Es gibt keine Worte, um das Gefühl zu beschreiben, als die Kabine aus dem Schatten des Berges taucht und von gleißendem Sonnenuntergangslicht eingehüllt wird. Mir stehen Tränen in den Augen. Selbst beim Schreiben dieser Zeilen - Wochen später - bekomme ich eine leichte Gänsehaut, wenn ich die Augen schließe und an diesen Moment zurückdenke. Auf der Kapstadt abgewandten Seite des Tafelberges scheint sich das Meer bis ins unendliche zu erstrecken. Nur sieht es nicht aus wie das Meer, das Bild ähnelt eher dem Bild, das man aus dem Flugzeug hat, wenn bei Sonnenschein auf eine geschlossene Wolkendecke geschaut wird.
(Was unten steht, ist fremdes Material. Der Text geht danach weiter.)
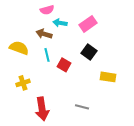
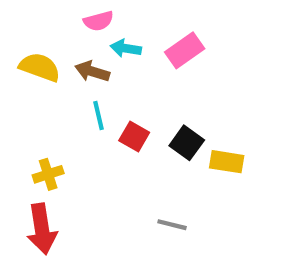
yellow semicircle: (19, 48) -> (40, 67), moved
black square: (89, 52) -> (187, 143), moved
red arrow: (42, 109) -> (42, 229), moved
Atemberaubend, überwältigend, gigantisch, ich kann viele Worte finden, aber sie untertreiben alle.

Auf den 12 Aposteln spielt sich das schon von unten beobachtete Schauspiel ab. Die Wolken strömen auf beiden Seiten über den Berg (wo kommen sie nur her), werden von den Winden gegen die Felswände gedrückt und nach 50 Metern lösen sie sich spurlos in Luft auf. Ich verschieße meinen letzten Film, genau wissend, dass dies der Ort für eine Videokamera wäre. Der Wind pfeift an mir vorbei, er ist deutlich stärker als einige Stunden zuvor am Kap. Dann versinkt die Sonne langsam im orangefarbenen Horizont und der Urlaub ist damit (eigentlich) zu Ende. Denn schöner kann es nicht werden.
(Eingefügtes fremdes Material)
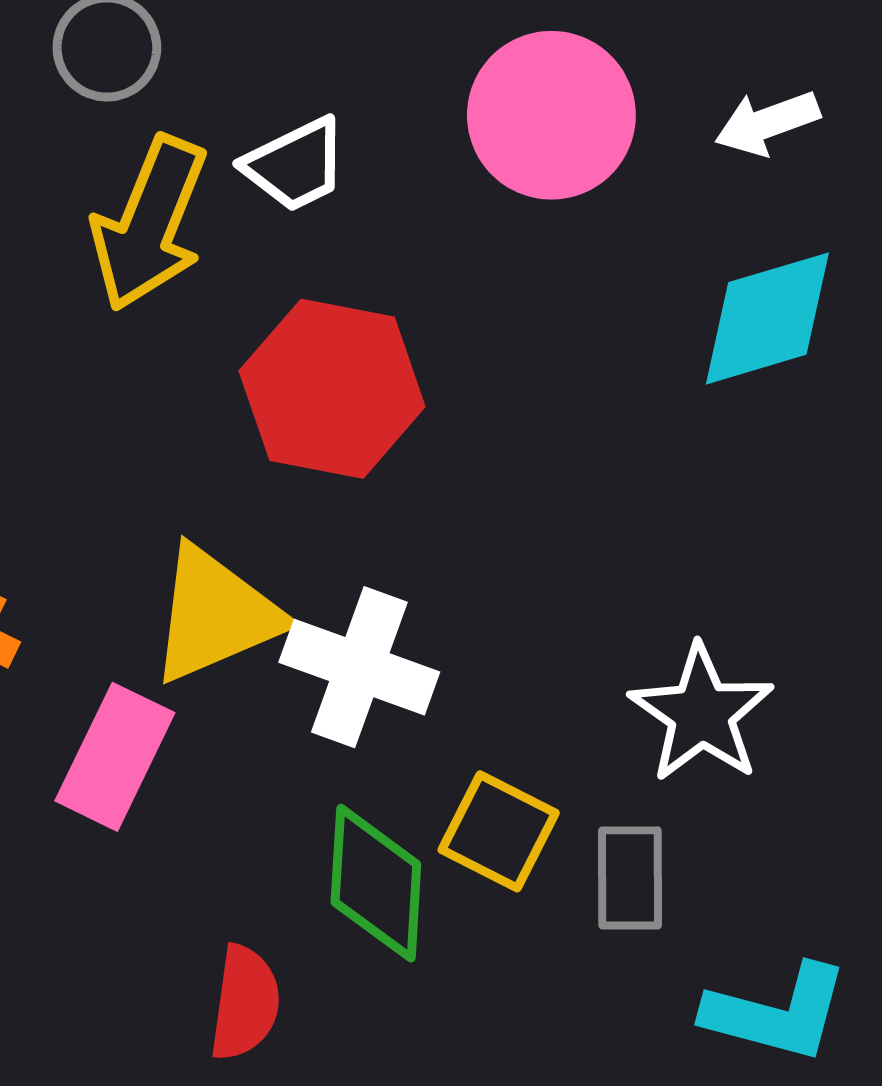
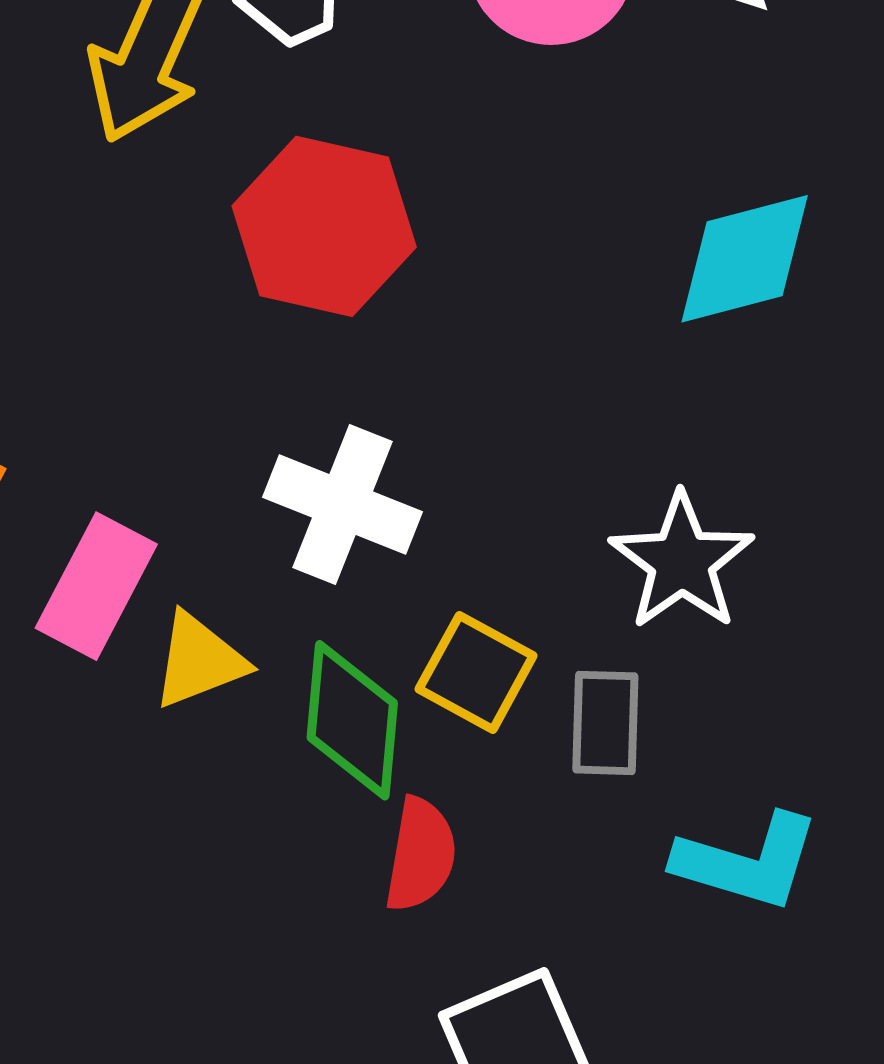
cyan diamond: (767, 318) -> (745, 259), moved
yellow triangle: (216, 615) -> (199, 661), moved, size x0.7
red semicircle: (245, 1003) -> (421, 855), moved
Ich habe schon an zwei oder drei Stellen diesen Satz geschrieben, der nirgendwo mehr Gültigkeit hat als hier: Wer nach Kapstadt geht und bei freier Spitze nicht auf den Tafelberg läuft oder fährt, hat es nicht anders verdient. Er oder sie verpasst eines der beeindruckendsten Naturerlebnisse, das man auf dieser Erde haben kann. Nur der Vollständigkeit (und um mich später noch daran erinnern zu können) möchte ich noch erwähnen, dass wir wegen dem 1. Januar eine halbe Stunde auf ein Taxi warten und schließlich bei "Ferrymans" an der Waterfront den letzten Abend ausklingen lassen.

2. Januar:

Noch fünf Stunden bis zum Transfer auf den Flughafen. Ein letzter Spaziergang durch die Stadt, die für mich sicher nie so interessant sein wird wie Sydney, San Francisco oder New York, die aber in eine Umgebung eingebettet ist, die ihresgleichen sucht.

Dann gibt es noch einen Kurztrip nach Camps Bay, einem der schönsten Strände in Kapstadts Nähe. Wir sitzen zu Acht auf einer Terrasse, essen unsere Henkersmahlzeit und schauen auf die Wellen, die in 18 Grad kaltem Wasser toben. Dann geht es zum Hotel zurück, Packen, Einladen, Flughafen. Der Urlaub - ein wieder mal sehr schöner - ist vorbei.